Scan the records below for the string "object" and return every line where it appears.

◆ **Rendered images with source text**
+===+
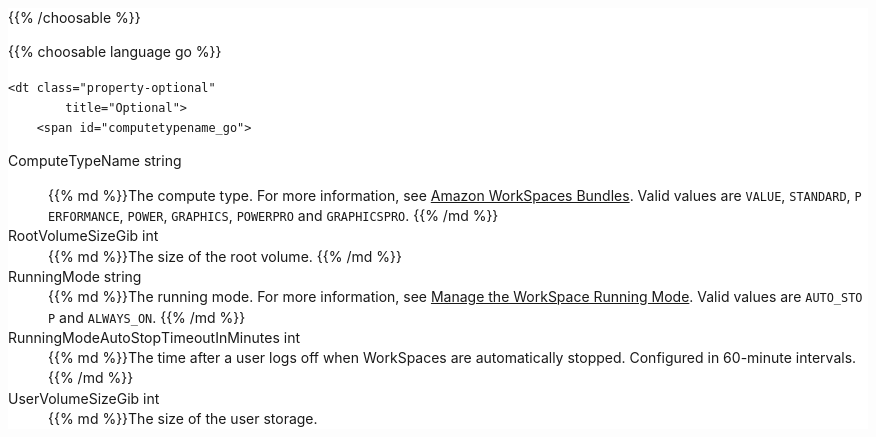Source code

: </dl>
{{% /choosable %}}

{{% choosable language go %}}
<dl class="resources-properties">

    <dt class="property-optional"
            title="Optional">
        <span id="computetypename_go">
<a href="#computetypename_go" style="color: inherit; text-decoration: inherit;">Compute<wbr>Type<wbr>Name</a>
</span>
        <span class="property-indicator"></span>
        <span class="property-type">string</span>
    </dt>
    <dd>{{% md %}}The compute type. For more information, see [Amazon WorkSpaces Bundles](http://aws.amazon.com/workspaces/details/#Amazon_WorkSpaces_Bundles). Valid values are `VALUE`, `STANDARD`, `PERFORMANCE`, `POWER`, `GRAPHICS`, `POWERPRO` and `GRAPHICSPRO`.
{{% /md %}}</dd>
    <dt class="property-optional"
            title="Optional">
        <span id="rootvolumesizegib_go">
<a href="#rootvolumesizegib_go" style="color: inherit; text-decoration: inherit;">Root<wbr>Volume<wbr>Size<wbr>Gib</a>
</span>
        <span class="property-indicator"></span>
        <span class="property-type">int</span>
    </dt>
    <dd>{{% md %}}The size of the root volume.
{{% /md %}}</dd>
    <dt class="property-optional"
            title="Optional">
        <span id="runningmode_go">
<a href="#runningmode_go" style="color: inherit; text-decoration: inherit;">Running<wbr>Mode</a>
</span>
        <span class="property-indicator"></span>
        <span class="property-type">string</span>
    </dt>
    <dd>{{% md %}}The running mode. For more information, see [Manage the WorkSpace Running Mode](https://docs.aws.amazon.com/workspaces/latest/adminguide/running-mode.html). Valid values are `AUTO_STOP` and `ALWAYS_ON`.
{{% /md %}}</dd>
    <dt class="property-optional"
            title="Optional">
        <span id="runningmodeautostoptimeoutinminutes_go">
<a href="#runningmodeautostoptimeoutinminutes_go" style="color: inherit; text-decoration: inherit;">Running<wbr>Mode<wbr>Auto<wbr>Stop<wbr>Timeout<wbr>In<wbr>Minutes</a>
</span>
        <span class="property-indicator"></span>
        <span class="property-type">int</span>
    </dt>
    <dd>{{% md %}}The time after a user logs off when WorkSpaces are automatically stopped. Configured in 60-minute intervals.
{{% /md %}}</dd>
    <dt class="property-optional"
            title="Optional">
        <span id="uservolumesizegib_go">
<a href="#uservolumesizegib_go" style="color: inherit; text-decoration: inherit;">User<wbr>Volume<wbr>Size<wbr>Gib</a>
</span>
        <span class="property-indicator"></span>
        <span class="property-type">int</span>
    </dt>
    <dd>{{% md %}}The size of the user storage.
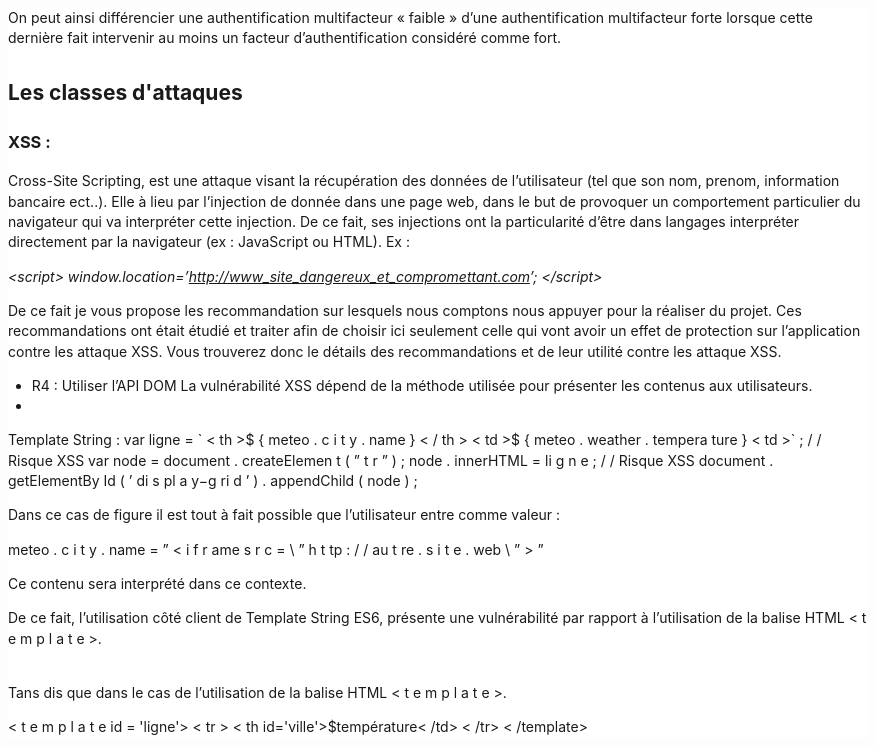 On peut ainsi différencier une authentification multifacteur « faible » d’une authentification multifacteur forte lorsque cette dernière fait intervenir au moins un facteur d’authentification considéré comme fort.

## Les classes d'attaques

### XSS :

Cross-Site Scripting, est une attaque visant la récupération des données de l’utilisateur (tel que son nom, prenom, information bancaire ect..). Elle à lieu par l’injection de donnée dans une page web, dans le but de provoquer un comportement particulier du navigateur qui va interpréter cette injection. De ce fait, ses injections ont la particularité d’être dans langages interpréter directement par la navigateur (ex : JavaScript ou HTML).
Ex :

*\<script>*
*window.location=’[http://www\_site\_dangereux\_et\_compromettant.com](http://www_site_dangereux_et_compromettant.com)’;*
*\</script>*

De ce fait je vous propose les recommandation sur lesquels nous comptons nous appuyer pour la réaliser du projet. Ces recommandations ont était étudié et traiter afin de choisir ici seulement celle qui vont avoir un effet de protection sur l’application contre les attaque XSS. Vous trouverez donc le détails des recommandations et de leur utilité contre les attaque XSS.
<br>
* R4 : Utiliser l’API DOM
La vulnérabilité XSS dépend de la méthode utilisée pour présenter les contenus aux utilisateurs.
*

Template String :
var ligne = \`
< th >$ { meteo . c i t y . name } < / th >
< td >$ { meteo . weather . tempera ture } < td >\` ;
/ / Risque XSS
var node = document . createElemen t ( ” t r ” ) ;
node . innerHTML = li g n e ;
/ / Risque XSS
document . getElementBy Id ( ’ di s pl a y−g ri d ’ ) . appendChild ( node ) ;

Dans ce cas de figure il est tout à fait possible que l’utilisateur entre comme valeur :

meteo . c i t y . name = ” < i f r ame s r c = \ ” h t tp : / / au t re . s i t e . web \ ” > ”

Ce contenu sera interprété dans ce contexte.

De ce fait, l’utilisation côté client de Template String ES6, présente une vulnérabilité par rapport à l’utilisation de la balise HTML < t e m p l a t e >.

<br>
Tans dis que dans le cas de l’utilisation de la balise HTML < t e m p l a t e >.

< t e m p l a t e id = 'ligne'>
< tr >
< th id='ville'>$température< /td>
< /tr>
< /template>
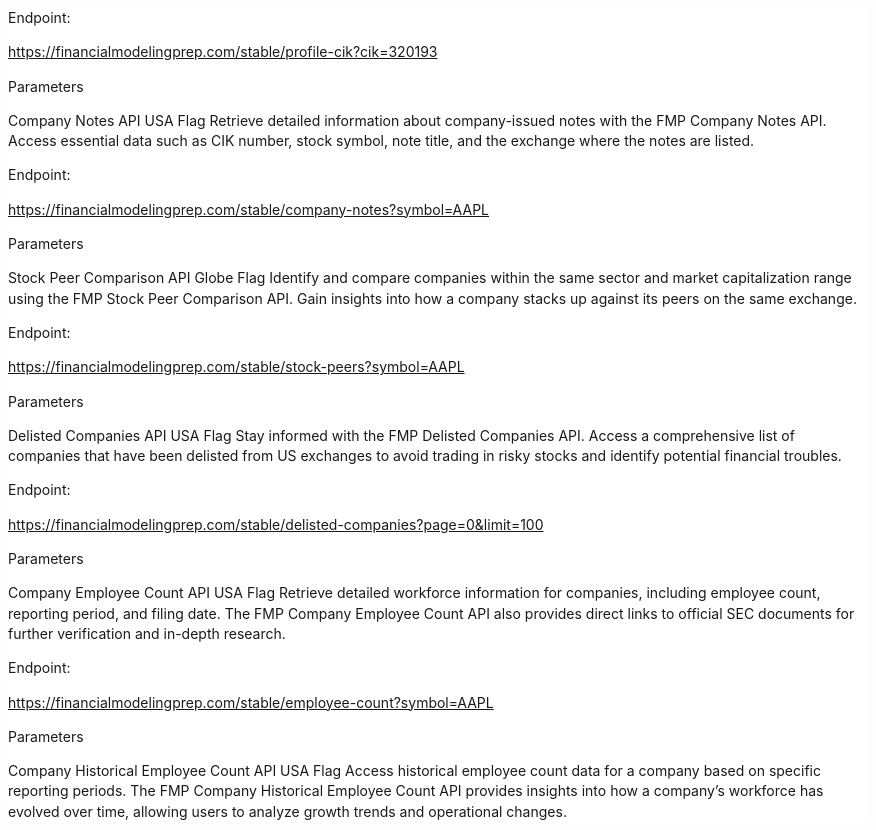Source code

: Endpoint:

https://financialmodelingprep.com/stable/profile-cik?cik=320193

Parameters

Company Notes API
USA Flag
Retrieve detailed information about company-issued notes with the FMP Company Notes API. Access essential data such as CIK number, stock symbol, note title, and the exchange where the notes are listed.

Endpoint:

https://financialmodelingprep.com/stable/company-notes?symbol=AAPL

Parameters

Stock Peer Comparison API
Globe Flag
Identify and compare companies within the same sector and market capitalization range using the FMP Stock Peer Comparison API. Gain insights into how a company stacks up against its peers on the same exchange.

Endpoint:

https://financialmodelingprep.com/stable/stock-peers?symbol=AAPL

Parameters

Delisted Companies API
USA Flag
Stay informed with the FMP Delisted Companies API. Access a comprehensive list of companies that have been delisted from US exchanges to avoid trading in risky stocks and identify potential financial troubles.

Endpoint:

https://financialmodelingprep.com/stable/delisted-companies?page=0&limit=100

Parameters

Company Employee Count API
USA Flag
Retrieve detailed workforce information for companies, including employee count, reporting period, and filing date. The FMP Company Employee Count API also provides direct links to official SEC documents for further verification and in-depth research.

Endpoint:

https://financialmodelingprep.com/stable/employee-count?symbol=AAPL

Parameters

Company Historical Employee Count API
USA Flag
Access historical employee count data for a company based on specific reporting periods. The FMP Company Historical Employee Count API provides insights into how a company’s workforce has evolved over time, allowing users to analyze growth trends and operational changes.
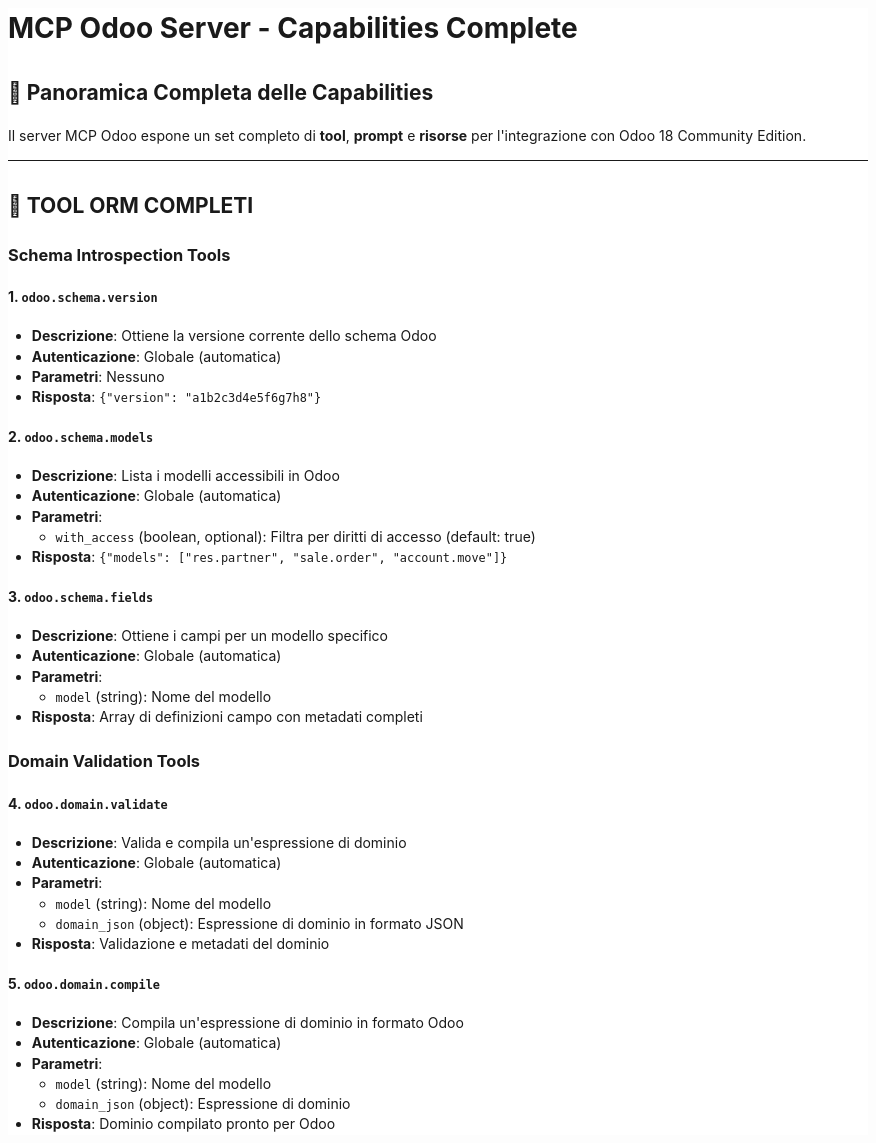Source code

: # MCP Odoo Server - Capabilities Complete

## 🚀 **Panoramica Completa delle Capabilities**

Il server MCP Odoo espone un set completo di **tool**, **prompt** e **risorse** per l'integrazione con Odoo 18 Community Edition.

---

## 🔧 **TOOL ORM COMPLETI**

### **Schema Introspection Tools**

#### 1. `odoo.schema.version`
- **Descrizione**: Ottiene la versione corrente dello schema Odoo
- **Autenticazione**: Globale (automatica)
- **Parametri**: Nessuno
- **Risposta**: `{"version": "a1b2c3d4e5f6g7h8"}`

#### 2. `odoo.schema.models`
- **Descrizione**: Lista i modelli accessibili in Odoo
- **Autenticazione**: Globale (automatica)
- **Parametri**: 
  - `with_access` (boolean, optional): Filtra per diritti di accesso (default: true)
- **Risposta**: `{"models": ["res.partner", "sale.order", "account.move"]}`

#### 3. `odoo.schema.fields`
- **Descrizione**: Ottiene i campi per un modello specifico
- **Autenticazione**: Globale (automatica)
- **Parametri**:
  - `model` (string): Nome del modello
- **Risposta**: Array di definizioni campo con metadati completi

### **Domain Validation Tools**

#### 4. `odoo.domain.validate`
- **Descrizione**: Valida e compila un'espressione di dominio
- **Autenticazione**: Globale (automatica)
- **Parametri**:
  - `model` (string): Nome del modello
  - `domain_json` (object): Espressione di dominio in formato JSON
- **Risposta**: Validazione e metadati del dominio

#### 5. `odoo.domain.compile`
- **Descrizione**: Compila un'espressione di dominio in formato Odoo
- **Autenticazione**: Globale (automatica)
- **Parametri**:
  - `model` (string): Nome del modello
  - `domain_json` (object): Espressione di dominio
- **Risposta**: Dominio compilato pronto per Odoo
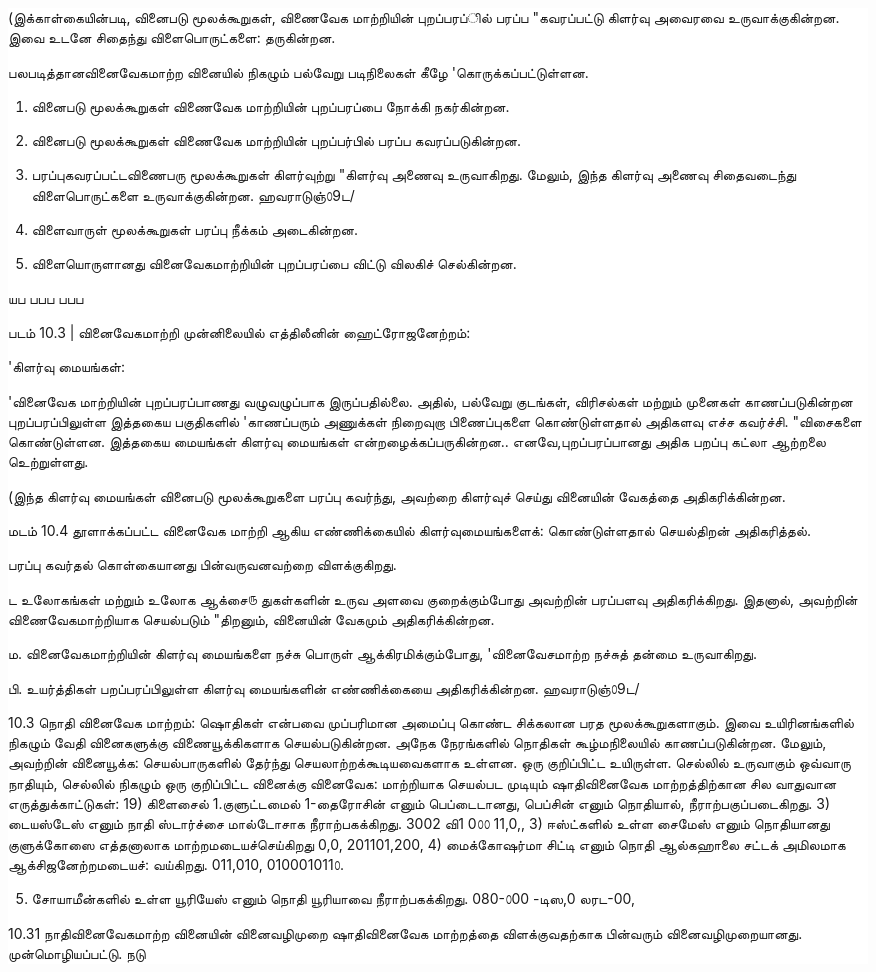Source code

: (இக்காள்கையின்படி, வினைபடு மூலக்கூறுகள்‌, விணைவேக மாற்றியின்‌ புறப்பரப்ில்‌ பரப்ப "கவரப்பட்டு கிளர்வு அவைரவை உருவாக்குகின்றன. இவை உடனே சிதைந்து விளைபொருட்களை: தருகின்றன.

பலபடித்தானவினைவேகமாற்ற வினையில்‌ நிகழும்‌ பல்வேறு படிநிலைகள்‌ கீழே 'கொருக்கப்பட்டுள்ளன.

1.  வினைபடு மூலக்கூறுகள்‌ விணைவேக மாற்றியின்‌ புறப்பரப்பை நோக்கி நகர்கின்றன.
    
2.  வினைபடு மூலக்கூறுகள்‌ விணைவேக மாற்றியின்‌ புறப்பர்பில்‌ பரப்ப கவரப்படுகின்றன.
    
3.  பரப்புகவரப்பட்டவிணைபரு மூலக்கூறுகள்‌ கிளர்வுற்று "கிளர்வு அணைவு உருவாகிறது. மேலும்‌, இந்த கிளர்வு அணைவு சிதைவடைந்து விளைபொருட்களை உருவாக்குகின்றன.
ஹவராடுஞ்௦9ட/

4.  விளைவாருள்‌ மூலக்கூறுகள்‌ பரப்பு நீக்கம்‌ அடைகின்றன.
5.  விளையொருளானது வினைவேகமாற்றியின்‌ புறப்பரப்பை விட்டு விலகிச்‌ செல்கின்றன.

யப பபப பபப

படம்‌ 10.3 | வினைவேகமாற்றி முன்னிலையில்‌ எத்திலீனின்‌ ஹைட்ரோஜனேற்றம்‌:

'கிளர்வு மையங்கள்‌:

'வினைவேக மாற்றியின்‌ புறப்பரப்பாணது வழுவழுப்பாக இருப்பதில்லை. அதில்‌, பல்வேறு குடங்கள்‌, விரிசல்கள்‌ மற்றும்‌ முனைகள்‌ காணப்படுகின்றன புறப்பரப்பிலுள்ள இத்தகைய பகுதிகளில்‌ 'காணப்பரும்‌ அணுக்கள்‌ நிறைவுறா பிணைப்புகளை கொண்டுள்ளதால்‌ அதிகளவு எச்ச கவர்ச்சி. "விசைகளை கொண்டுள்ளன. இத்தகைய மையங்கள்‌ கிளர்வு மையங்கள்‌ என்றழைக்கப்பருகின்றன.. எனவே,புறப்பரப்பானது அதிக பறப்பு கட்லா ஆற்றலை உெற்றுள்ளது.

(இந்த கிளர்வு மையங்கள்‌ வினைபடு மூலக்கூறுகளை பரப்பு கவர்ந்து, அவற்றை கிளர்வுச்‌ செய்து வினையின்‌ வேகத்தை அதிகரிக்கின்றன.

மடம்‌ 10.4 தூளாக்கப்பட்ட வினைவேக மாற்றி ஆகிய எண்ணிக்கையில்‌ கிளர்வுமையங்களைக்‌: கொண்டுள்ளதால்‌ செயல்திறன்‌ அதிகரித்தல்‌.

பரப்பு கவர்தல்‌ கொள்கையானது பின்வருவனவற்றை விளக்குகிறது.

ட உலோகங்கள்‌ மற்றும்‌ உலோக ஆக்சை௫ துகள்களின்‌ உருவ அளவை குறைக்கும்போது அவற்றின்‌ பரப்பளவு அதிகரிக்கிறது. இதனால்‌, அவற்றின்‌ விணைவேகமாற்றியாக செயல்படும்‌ "திறனும்‌, வினையின்‌ வேகமும்‌ அதிகரிக்கின்றன.

ம. வினைவேகமாற்றியின்‌ கிளர்வு மையங்களை நச்சு பொருள்‌ ஆக்கிரமிக்கும்போது, 'வினைவேசமாற்ற நச்சுத்‌ தன்மை உருவாகிறது.

பி. உயர்த்திகள்‌ பறப்பரப்பிலுள்ள கிளர்வு மையங்களின்‌ எண்ணிக்கையை அதிகரிக்கின்றன.
ஹவராடுஞ்௦9ட/

10.3 நொதி வினைவேக மாற்றம்‌: ஷொதிகள்‌ என்பவை முப்பரிமான அமைப்பு கொண்ட சிக்கலான பரத மூலக்கூறுகளாகும்‌. இவை உயிரினங்களில்‌ நிகழும்‌ வேதி வினைகளுக்கு விணையூக்கிகளாக செயல்படுகின்றன. அநேக நேரங்களில்‌ நொதிகள்‌ கூழ்மநிலையில்‌ காணப்படுகின்றன. மேலும்‌, அவற்றின்‌ வினையூக்க: செயல்பாருகளில்‌ தேர்ந்து செயலாற்றக்கூடியவைகளாக உள்ளன. ஒரு குறிப்பிட்ட உயிருள்ள. செல்லில்‌ உருவாகும்‌ ஒவ்வாரு நாதியும்‌, செல்லில்‌ நிகழும்‌ ஒரு குறிப்பிட்ட வினைக்கு வினைவேக: மாற்றியாக செயல்பட முடியும்‌ ஷாதிவினைவேக மாற்றத்திற்கான சில வாதுவான எருத்துக்காட்டுகள்‌: 19) கிளைசைல்‌ 1.குளுட்டமைல்‌ 1-தைரோசின்‌ எனும்‌ பெப்டைடானது, பெப்சின்‌ எனும்‌ நொதியால்‌, நீராற்பகுப்படைகிறது. 3) டையஸ்டேஸ்‌ எனும்‌ நாதி ஸ்டார்ச்சை மால்டோசாக நீராற்பகக்கிறது. 3002 வி1 0௦௦ 11,0,, 3) ஈஸ்ட்களில்‌ உள்ள சைமேஸ்‌ எனும்‌ நொதியானது குளுக்கோஸை எத்தனாலாக மாற்றமடையச்செய்கிறது 0,0, 201101,200, 4) மைக்கோஷர்மா சிட்டி எனும்‌ நொதி ஆல்கஹாலை சட்டக்‌ அமிலமாக ஆக்சிஜனேற்றமடையச்‌: வய்கிறது. 011,010, 010001011௦.

5.  சோயாமீன்களில்‌ உள்ள யூரியேஸ்‌ எனும்‌ நொதி யூரியாவை நீராற்பகக்கிறது. 080-௦00 -டிஸ,0 லரட-00,

10.31 நாதிவினைவேகமாற்ற வினையின்‌ வினைவழிமுறை ஷாதிவினைவேக மாற்றத்தை விளக்குவதற்காக பின்வரும்‌ வினைவழிமுறையானது. முன்மொழியப்பட்டு. நடு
+===+
◆ **Result of this task**
  - `domain_json` (object): Espressione di dominio in formato JSON
  - `domain_json` (object): Espressione di dominio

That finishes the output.